The Yankees Are Doing Their Darnedest to Get Derek Jeter to 1 Last October
The New York Yankees are an old team that's only getting older, as their batters' average age of 32.9 is easily the oldest in MLB. No player personifies this more so than shortstop and captain Derek Jeter, the future first-ballot Hall of Famer who turned 40 earlier this season.
Perhaps spurred on by the hope of getting Jeter, who is set to hang 'em up at the end of 2014, to one final October—it would be his 17th in 19 seasons—the Yankees are doing just about anything in their power to improve the team.
In the past week or so, they've traded for right-hander Brandon McCarthy (2-0, 1.45 ERA with New York), left-hander Chris Capuano and third baseman Chase Headley, who had the walk-off winner in his very first game in pinstripes on Tuesday.
These acquisitions aren't necessarily big names, because general manager Brian Cashman doesn't have a lot to work with in terms of big leaguers with tradable contracts or high-end prospects to part with. But the newcomers can help prop up an aging, injury-prone roster. And so far, they have.
That might be enough to win the wide-open AL East or at least put Jeter in a wild-card play-in game in his last year.
The Padres Could Break Their Own Record for Futility
Speaking of Chase Headley, even though he's not the offensive force he was for the second half of 2012, his departure leaves the San Diego Padres, already the worst lineup in baseball, with a chance to make some history—and not the good kind.
This is a club with a collective .217/.277/.377 triple-slash line for the year, and each of those three categories represents the worst in baseball this season—by, like, a lot.

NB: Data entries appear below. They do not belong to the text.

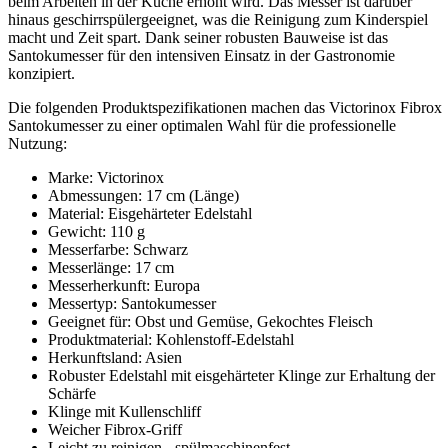
beim Arbeiten in der Küche erhöht wird. Das Messer ist darüber
hinaus geschirrspülergeeignet, was die Reinigung zum Kinderspiel
macht und Zeit spart. Dank seiner robusten Bauweise ist das
Santokumesser für den intensiven Einsatz in der Gastronomie
konzipiert.
Die folgenden Produktspezifikationen machen das Victorinox Fibrox
Santokumesser zu einer optimalen Wahl für die professionelle
Nutzung:
Marke: Victorinox
Abmessungen: 17 cm (Länge)
Material: Eisgehärteter Edelstahl
Gewicht: 110 g
Messerfarbe: Schwarz
Messerlänge: 17 cm
Messerherkunft: Europa
Messertyp: Santokumesser
Geeignet für: Obst und Gemüse, Gekochtes Fleisch
Produktmaterial: Kohlenstoff-Edelstahl
Herkunftsland: Asien
Robuster Edelstahl mit eisgehärteter Klinge zur Erhaltung der
Schärfe
Klinge mit Kullenschliff
Weicher Fibrox-Griff
Leicht zu reinigen - spülmaschinenfest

But that .217 average and .277 on-base percentage also would be the worst in the sport since—get this—1969, which is when MLB had to lower the mound to stop the pitchers from just pwning (yes, with a "p") batters all the time.
This isn't the first time San Diego has been this inept with the sticks either. The two lowest OBPs in that time frame (.283 in 1972 and .285 in 1969, respectively) both belong to—you guessed it—the Padres.
All of this, by the way, includes the Padres' season-high 13-run outburst against the Chicago Cubs on Thursday.